Mistrial in molestation case
A child molestation case that included a face-to-face interview with Spokane Police Chief Anne Kirkpatrick ended in a mistrial Friday after a Spokane jury declared itself hopelessly deadlocked in the trial of 21-year-old Ransom R. Haskins, accused of fondling a 6-year-old in her South Hill home during a drinking party hosted by her half-sister and brother-in-law.
Spokane County Superior Court Judge Kathleen O’Connor dismissed the molestation charge against Haskins and also dismissed a charge of second-degree rape for another incident during the same Sept. 22, 2006, party involving a woman who was a friend of the couple holding the party. Haskins was scheduled to stand trial Monday on the rape charge.
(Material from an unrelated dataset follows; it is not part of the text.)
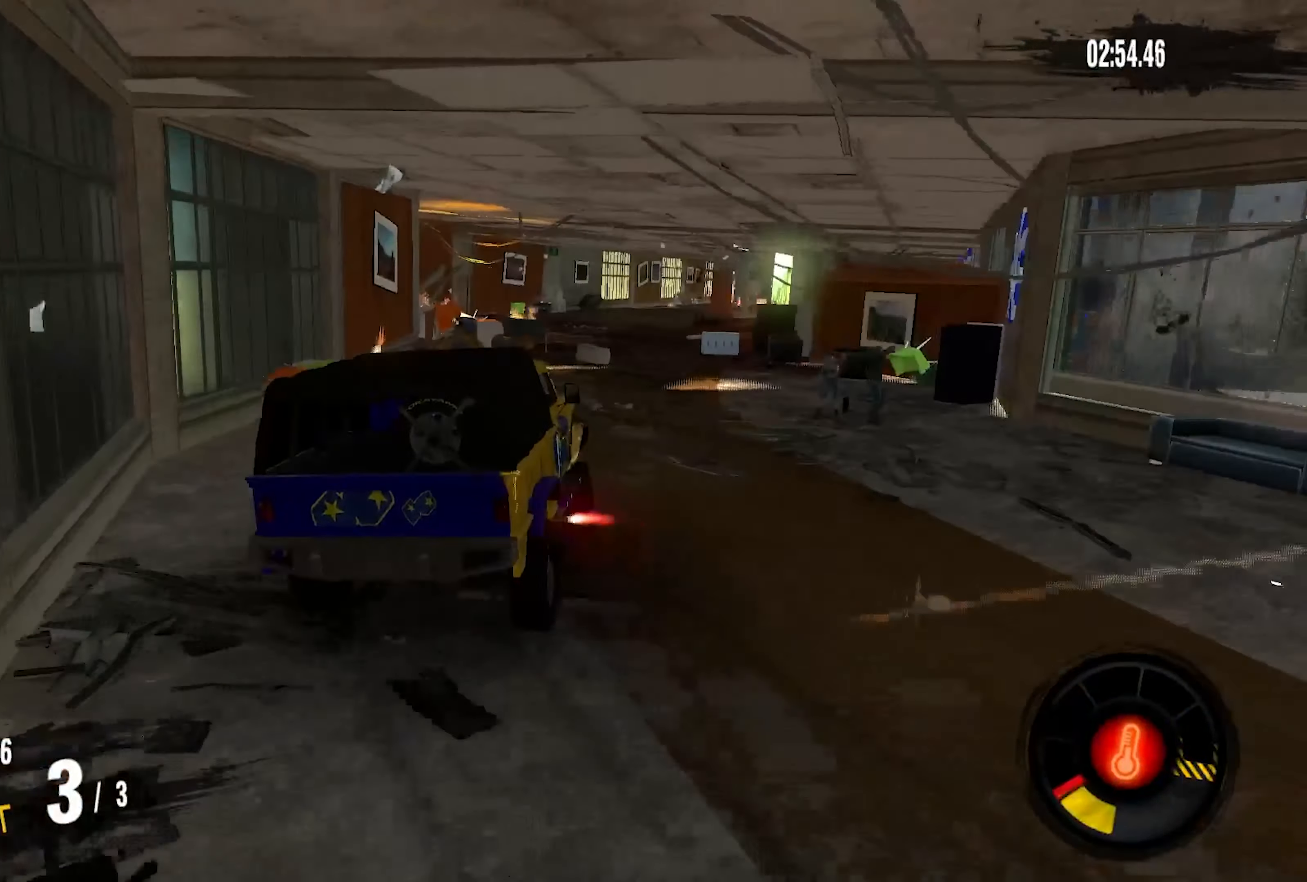
{"buttons": ["R2"], "left_stick": "left", "right_stick": "center", "events": [[50, "CIRCLE", "up"], [417, "left_stick", "center"], [483, "left_stick", "left"]]}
Presiding juror Stacy Lavin of Spokane said the six-man, six-woman jury was leaning 9 to 3 in favor of acquitting Haskins but couldn’t reach a unanimous verdict. “The state just didn’t have the evidence. That’s where we ended up,” Lavin said.
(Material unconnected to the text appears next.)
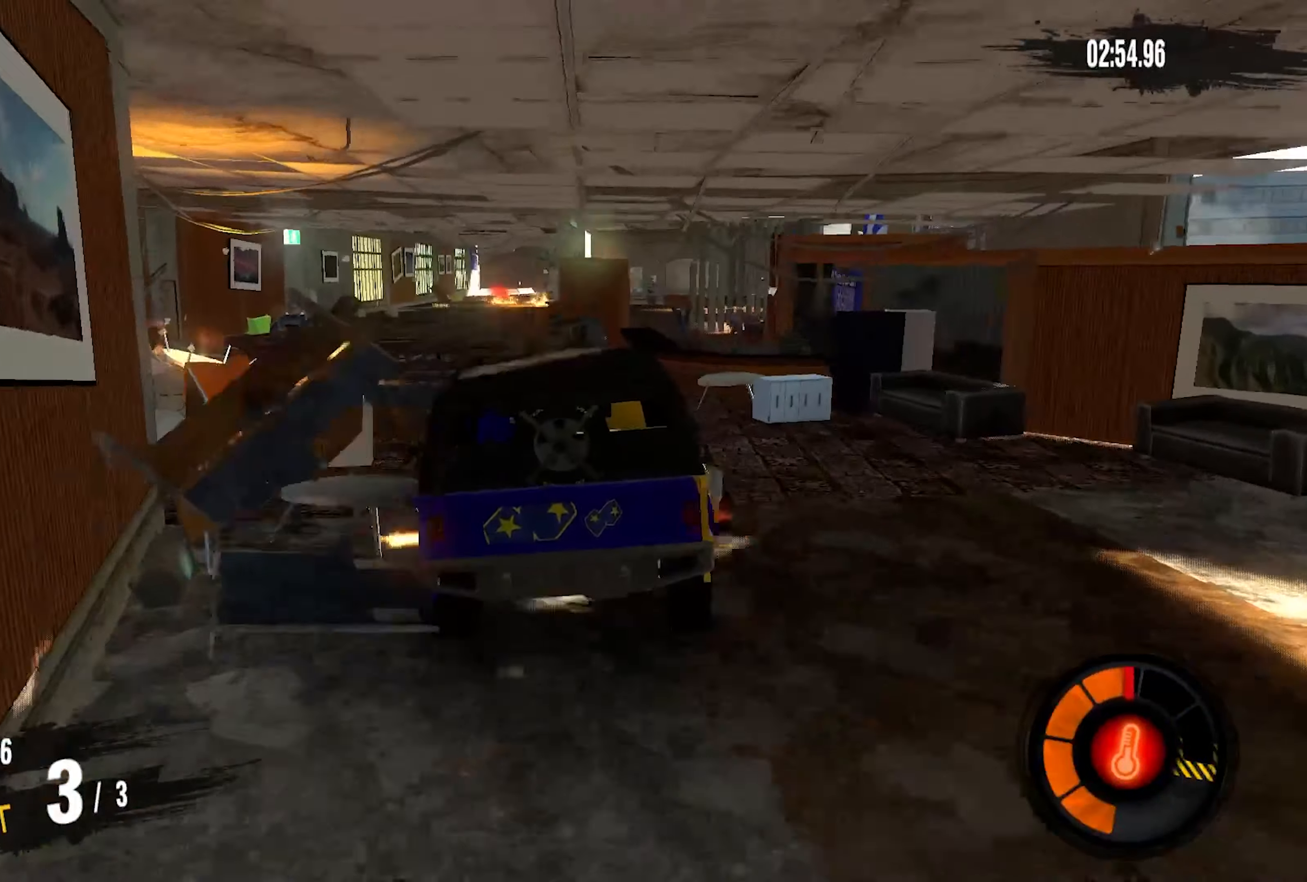
{"buttons": ["R2"], "left_stick": "center", "right_stick": "center", "events": [[117, "left_stick", "center"], [217, "left_stick", "right"], [350, "left_stick", "center"]]}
Attorney David Hearrean, who represented Haskins with Timothy Note, said the case had badly damaged Haskins’ reputation although he has no criminal record. He had a job but lost it after the charges were filed, Hearrean said.
Note said the case “was built solely on innuendo” by overzealous police investigators.
“The jury had doubts. A verdict has to be beyond a reasonable doubt. That’s our justice system,” said Spokane County Deputy Prosecutor John Love.
In closing arguments Thursday, Love and Note clashed on the quality of the state’s case against Haskins.
Although the child initially identified another man as the person she thought had crawled into her bed, Love said it couldn’t have been the other man because he was in juvenile detention at the time for helping torch the library at Sacajawea Middle School on Sept. 8, 2006.
The second-grader, now 8, testified she couldn’t see the man because it was dark.
Love reminded the jury that the girl’s half-sister and brother-in-law testified they found Haskins in bed with her when the party broke up and told him to leave. After the child told her father she’d been touched inappropriately, the older sister testified Haskins told her that he was drunk and had mistaken the child for the older woman he’d approached at the party.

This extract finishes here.